How we got here is a matter of everyday routine practices that go unnoticed and underinvested in. Water infrastructures, at the neighborhood level particularly, are funded by local tax bases, so when individual communities and neighborhoods don’t have the tax base, that affects the money that they have access to in terms of improving, maintaining and rehabilitating infrastructure. It’s a complicated dynamic that involves both private and public sectors. We have poor-quality housing assessed at a lower value, and a lack of investment from private commerce that also impacts the tax base and neighborhood wealth.

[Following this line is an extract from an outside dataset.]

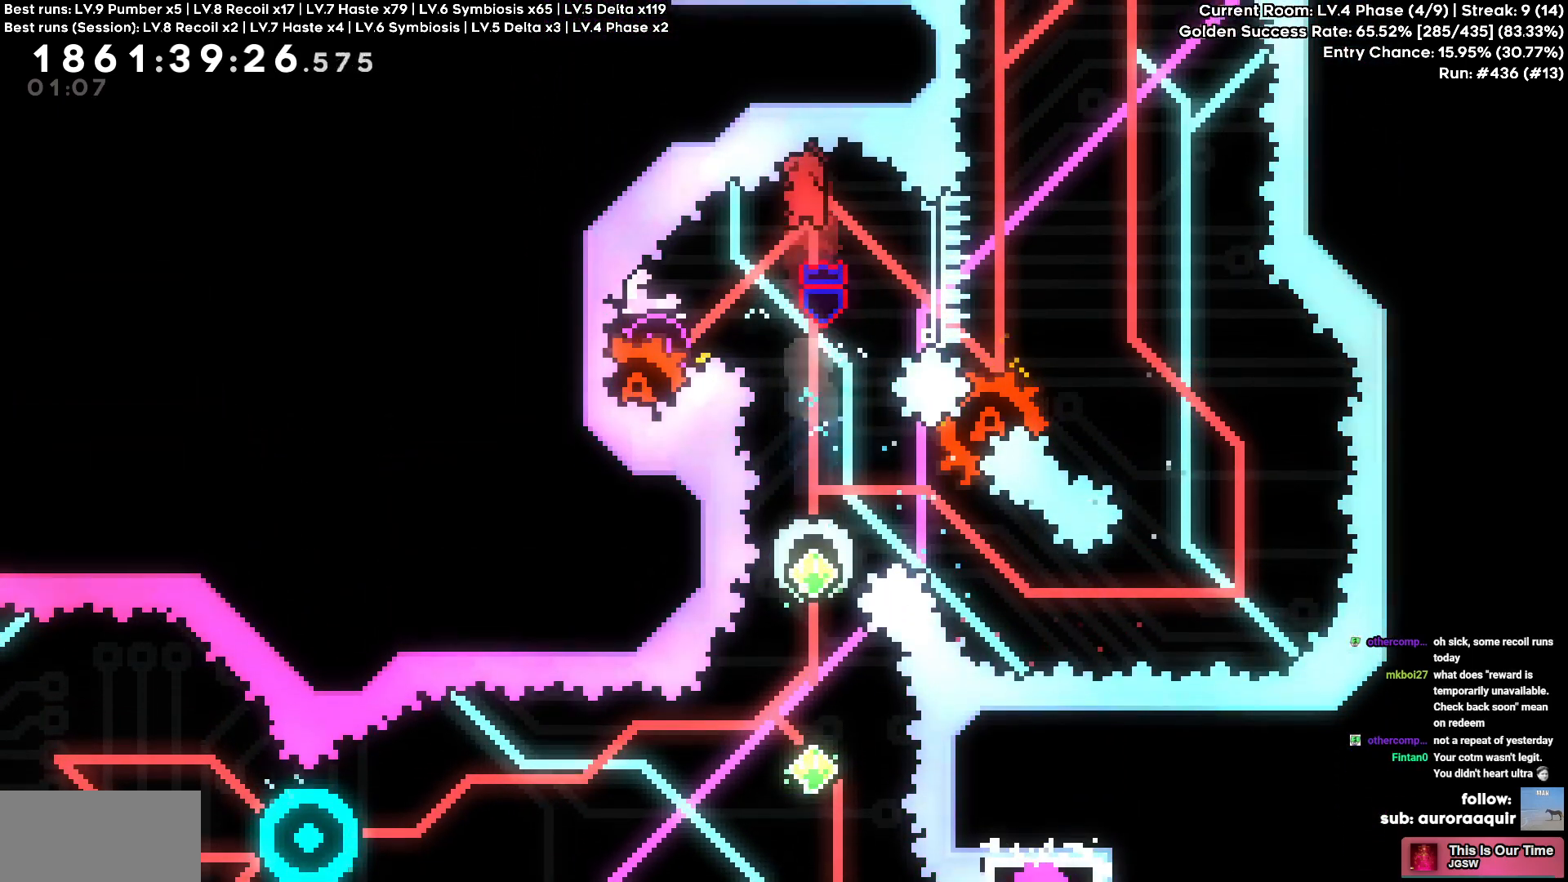
{"keys": []}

All of that together impacts the ability for communities to fund their infrastructure.
How does climate change exacerbate this problem?
Black communities and other low-wealth communities have been living with water issues and the threat of flooding for a long time now because they’ve (often) lived in low-lying areas and flood plains. Climate change is bringing more frequent and intense rainfall and sea level rise, which will ultimately exacerbate the challenges they’ve already been dealing with. Couple that with the fact that our infrastructure is in disrepair—it’s further culminating in this multitude of risks and hazards.

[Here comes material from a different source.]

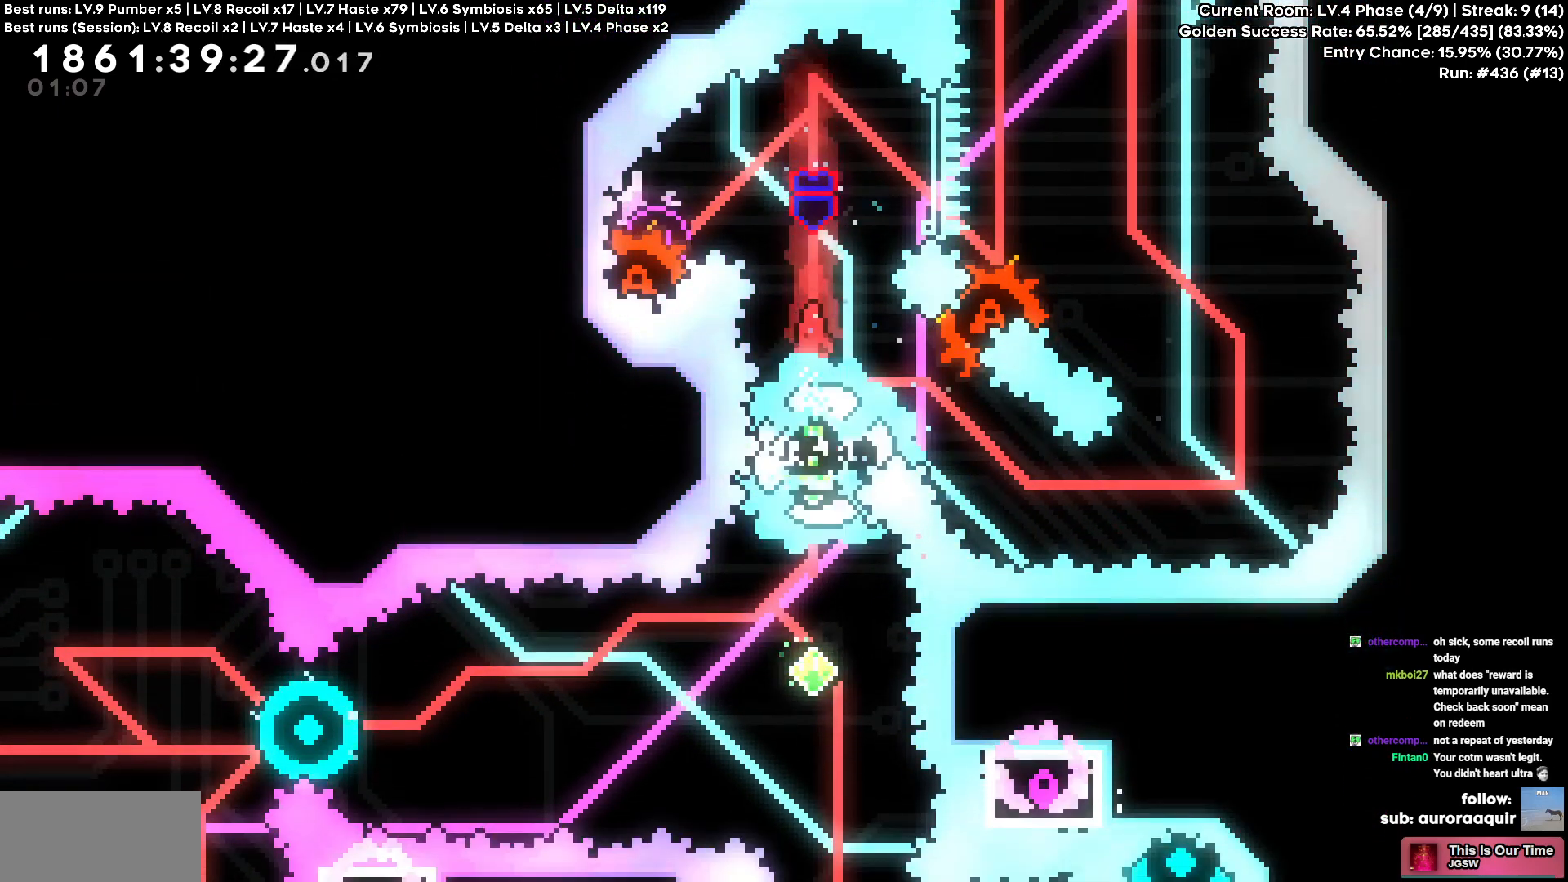
{"keys": [], "events": []}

With the passage of last year’s infrastructure bill, are you optimistic about the future of American infrastructure?
The infrastructure bill is a start in the right direction, but … ultimately the federal government doesn’t have the capacity to fund infrastructure in a way that it needs to. Localities, municipalities and state governments have to figure out how to build the necessary funding into their planning to improve and maintain infrastructure after this money runs dry. It’s not sustainable to have a historic federal-level infrastructure bill every so often or routinely.
What roles have individuals taken on when governments do not maintain their infrastructures?
Some of my early work in Houston was looking at roadside open ditches—a type of system that helps manage storm water. Routine maintenance was the responsibility of the adjacent property owner. You see particularly in marginalized communities that don’t have the voice and agency and network to reach out to the city, they’ve taken the issues into their own hands in terms of cleaning, maintaining, and being engaged and involved in these issues. Other communities may have the agency and voice to be that squeaky wheel, and get the level of concern and investment that’s necessary so they may not have the burden of being directly engaged in maintaining these systems.
There’s an opportunity for individuals to be involved, but it should be in the context of equity and justice and making sure that some residents aren’t taking on more burden than others. To the extent possible, we can compensate residents and maybe build a pathway for workforce development in terms of training, compensation and education to bring them on board in a more formal capacity.